● EXERCISE DETAILS
Only lines that contain the word "wrist" are to be returned from the data below.

● DATA FOR ANALYSIS
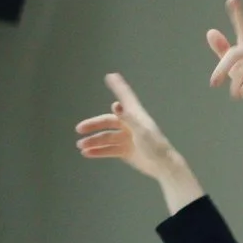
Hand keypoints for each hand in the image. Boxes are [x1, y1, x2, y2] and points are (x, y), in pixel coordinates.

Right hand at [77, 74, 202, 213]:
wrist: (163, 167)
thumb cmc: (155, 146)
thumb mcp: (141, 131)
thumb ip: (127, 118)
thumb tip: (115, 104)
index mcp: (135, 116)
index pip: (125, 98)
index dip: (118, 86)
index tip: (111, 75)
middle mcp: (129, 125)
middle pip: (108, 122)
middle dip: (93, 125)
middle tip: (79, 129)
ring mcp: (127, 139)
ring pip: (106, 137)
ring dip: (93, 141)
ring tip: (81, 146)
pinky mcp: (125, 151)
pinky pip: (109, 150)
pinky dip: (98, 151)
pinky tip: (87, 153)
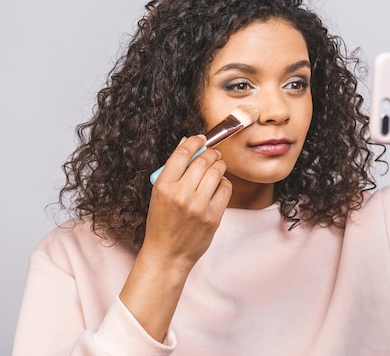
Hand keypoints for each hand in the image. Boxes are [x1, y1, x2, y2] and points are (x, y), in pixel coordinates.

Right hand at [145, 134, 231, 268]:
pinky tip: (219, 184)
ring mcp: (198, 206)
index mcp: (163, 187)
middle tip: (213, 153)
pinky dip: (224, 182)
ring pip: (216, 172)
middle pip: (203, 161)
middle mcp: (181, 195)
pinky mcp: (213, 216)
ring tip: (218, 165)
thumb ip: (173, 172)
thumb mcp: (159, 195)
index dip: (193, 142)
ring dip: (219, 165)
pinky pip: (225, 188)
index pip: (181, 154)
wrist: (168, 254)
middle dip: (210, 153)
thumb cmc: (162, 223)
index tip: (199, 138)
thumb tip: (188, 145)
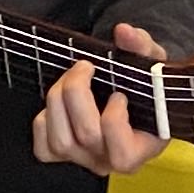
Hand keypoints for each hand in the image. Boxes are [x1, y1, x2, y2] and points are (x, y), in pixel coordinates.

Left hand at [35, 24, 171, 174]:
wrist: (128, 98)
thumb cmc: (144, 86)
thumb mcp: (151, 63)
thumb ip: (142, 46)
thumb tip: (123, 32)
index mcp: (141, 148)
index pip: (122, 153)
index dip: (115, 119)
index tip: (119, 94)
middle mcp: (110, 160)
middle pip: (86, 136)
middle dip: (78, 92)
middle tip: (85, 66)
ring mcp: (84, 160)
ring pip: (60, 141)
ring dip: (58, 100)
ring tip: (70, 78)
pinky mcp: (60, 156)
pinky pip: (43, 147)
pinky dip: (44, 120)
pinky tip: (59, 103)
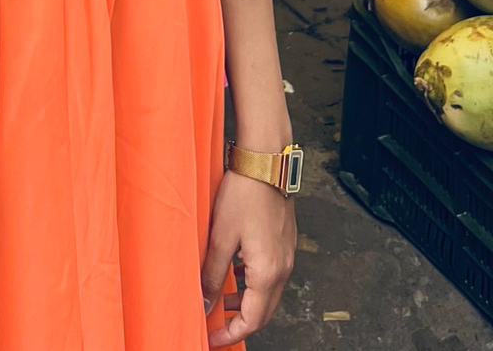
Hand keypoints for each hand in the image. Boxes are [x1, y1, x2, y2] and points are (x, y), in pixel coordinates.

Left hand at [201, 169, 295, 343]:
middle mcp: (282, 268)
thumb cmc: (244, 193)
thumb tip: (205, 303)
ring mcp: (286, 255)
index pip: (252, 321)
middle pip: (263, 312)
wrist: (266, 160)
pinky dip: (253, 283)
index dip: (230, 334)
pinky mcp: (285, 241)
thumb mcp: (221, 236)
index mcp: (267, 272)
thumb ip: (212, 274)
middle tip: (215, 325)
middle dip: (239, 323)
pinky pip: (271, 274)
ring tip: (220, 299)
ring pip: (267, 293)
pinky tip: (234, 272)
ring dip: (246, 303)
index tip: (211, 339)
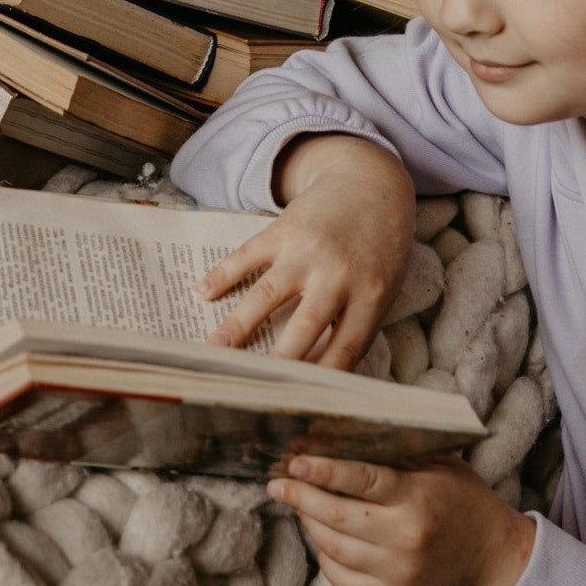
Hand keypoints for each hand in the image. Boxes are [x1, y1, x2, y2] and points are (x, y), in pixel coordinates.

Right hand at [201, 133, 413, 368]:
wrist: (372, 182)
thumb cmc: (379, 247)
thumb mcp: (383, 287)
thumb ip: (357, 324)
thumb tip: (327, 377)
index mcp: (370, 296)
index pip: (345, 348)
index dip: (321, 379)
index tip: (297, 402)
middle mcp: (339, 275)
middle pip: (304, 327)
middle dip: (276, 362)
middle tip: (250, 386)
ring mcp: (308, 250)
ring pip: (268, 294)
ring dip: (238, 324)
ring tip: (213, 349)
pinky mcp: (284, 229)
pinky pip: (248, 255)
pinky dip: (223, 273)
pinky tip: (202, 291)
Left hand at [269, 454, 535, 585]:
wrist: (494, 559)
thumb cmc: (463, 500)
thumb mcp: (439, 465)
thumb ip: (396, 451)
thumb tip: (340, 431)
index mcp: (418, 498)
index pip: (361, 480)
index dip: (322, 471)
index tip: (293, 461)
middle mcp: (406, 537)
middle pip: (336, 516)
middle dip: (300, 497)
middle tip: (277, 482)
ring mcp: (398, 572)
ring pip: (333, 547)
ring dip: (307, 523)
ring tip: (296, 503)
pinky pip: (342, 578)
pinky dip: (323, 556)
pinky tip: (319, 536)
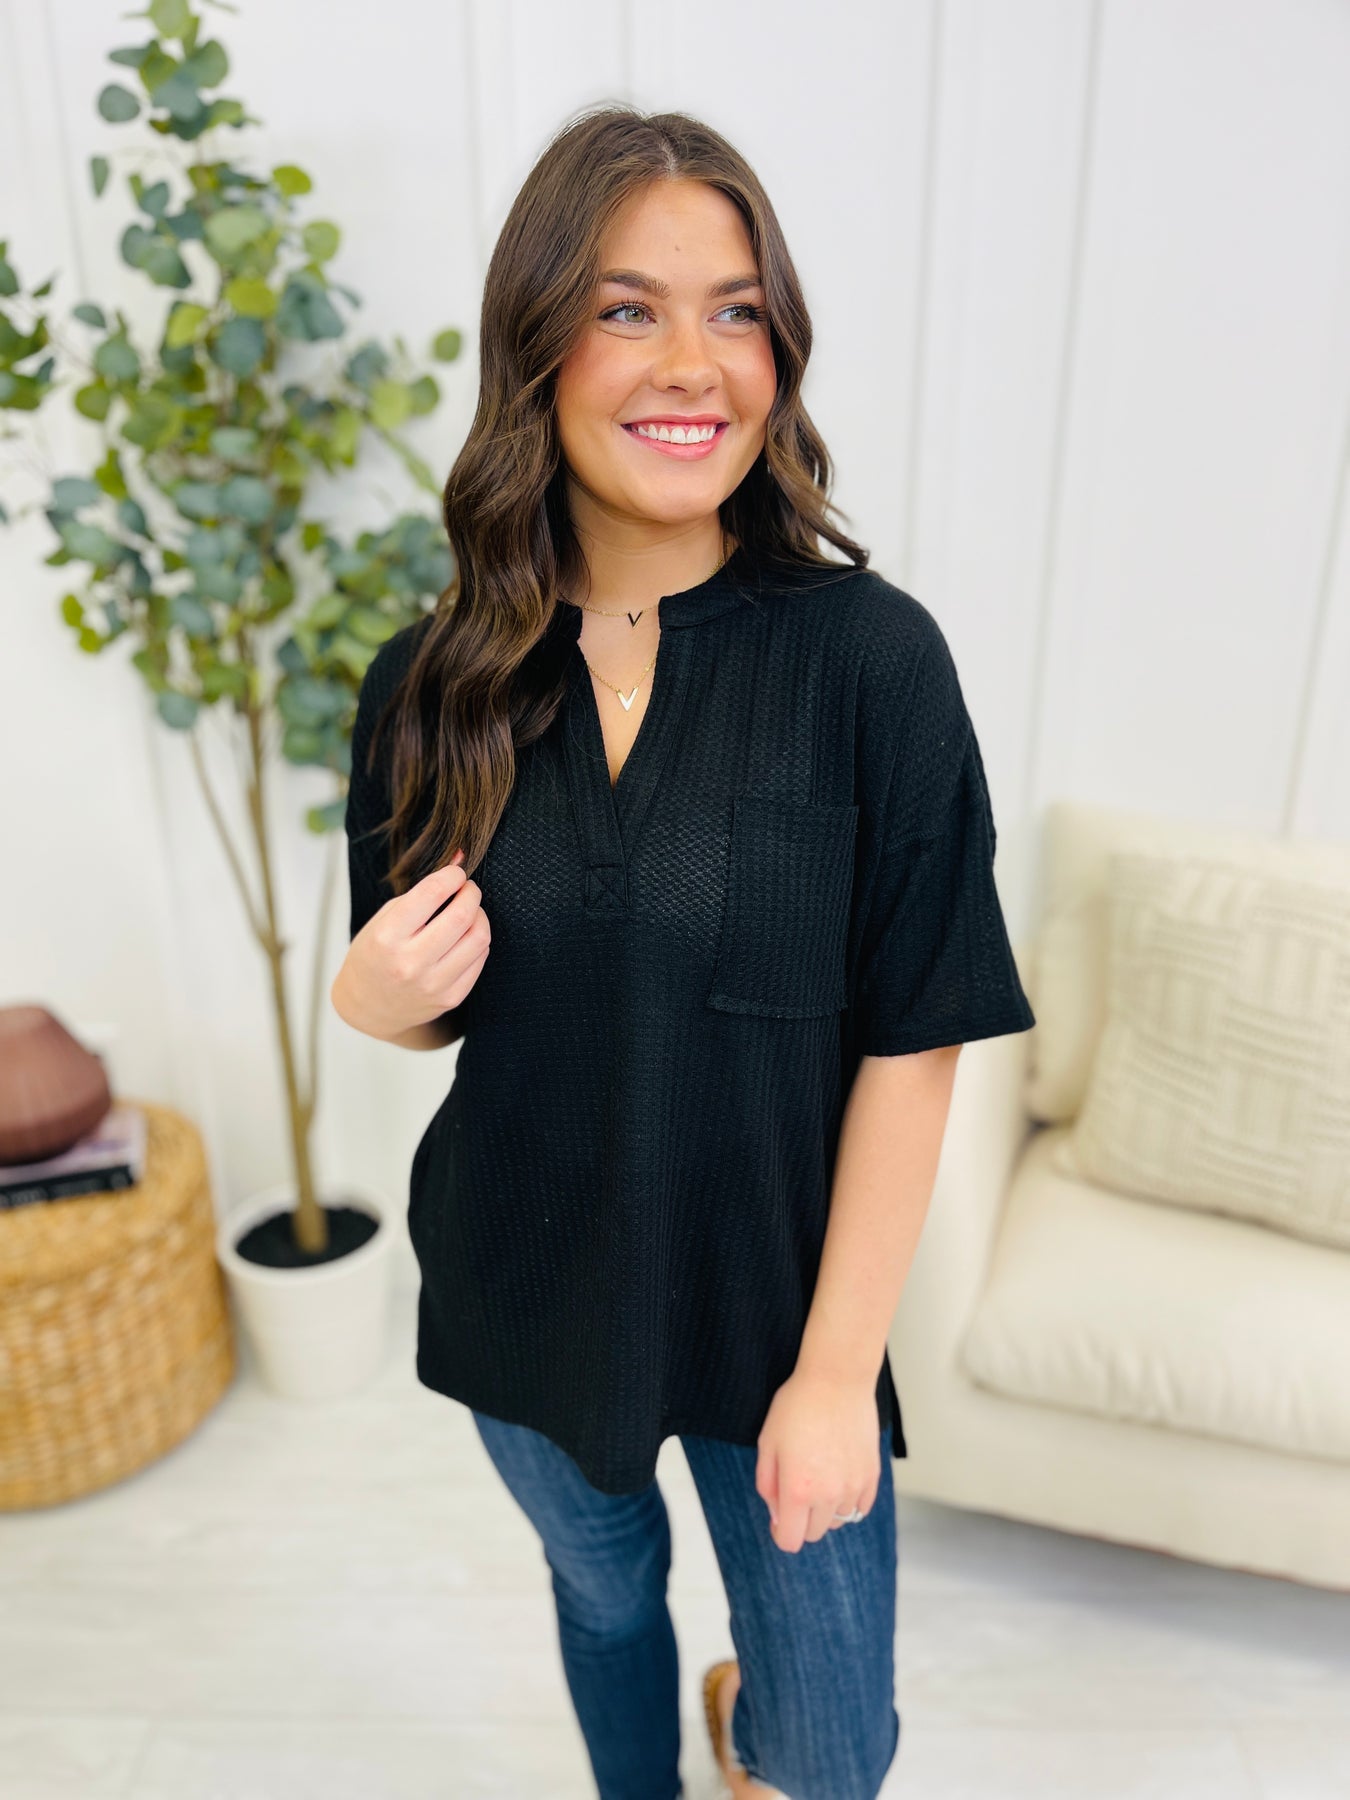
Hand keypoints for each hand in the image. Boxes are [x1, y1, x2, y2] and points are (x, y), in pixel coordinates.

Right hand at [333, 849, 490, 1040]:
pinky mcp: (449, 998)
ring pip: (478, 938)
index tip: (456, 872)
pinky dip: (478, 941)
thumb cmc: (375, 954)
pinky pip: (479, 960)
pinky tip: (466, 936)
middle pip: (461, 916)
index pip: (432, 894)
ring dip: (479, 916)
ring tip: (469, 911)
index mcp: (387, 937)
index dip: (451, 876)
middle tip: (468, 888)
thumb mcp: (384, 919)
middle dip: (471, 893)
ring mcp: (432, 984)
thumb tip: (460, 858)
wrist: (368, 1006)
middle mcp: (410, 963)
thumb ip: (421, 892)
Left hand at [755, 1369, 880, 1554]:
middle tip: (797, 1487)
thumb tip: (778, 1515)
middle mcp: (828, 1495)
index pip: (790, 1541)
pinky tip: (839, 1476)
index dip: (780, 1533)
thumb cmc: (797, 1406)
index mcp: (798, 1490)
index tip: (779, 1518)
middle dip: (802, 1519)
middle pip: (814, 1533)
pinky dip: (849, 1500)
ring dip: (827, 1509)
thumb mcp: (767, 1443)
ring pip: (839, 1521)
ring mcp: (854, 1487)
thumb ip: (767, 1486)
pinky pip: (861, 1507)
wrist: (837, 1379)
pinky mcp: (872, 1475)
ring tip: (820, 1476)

● EXERCISE SOLUTION
wrist: (163, 167)
wrist: (168, 254)
wrist: (128, 98)
wrist: (266, 160)
wrist: (372, 182)
wrist: (494, 559)
wrist: (368, 1006)
wrist: (837, 1379)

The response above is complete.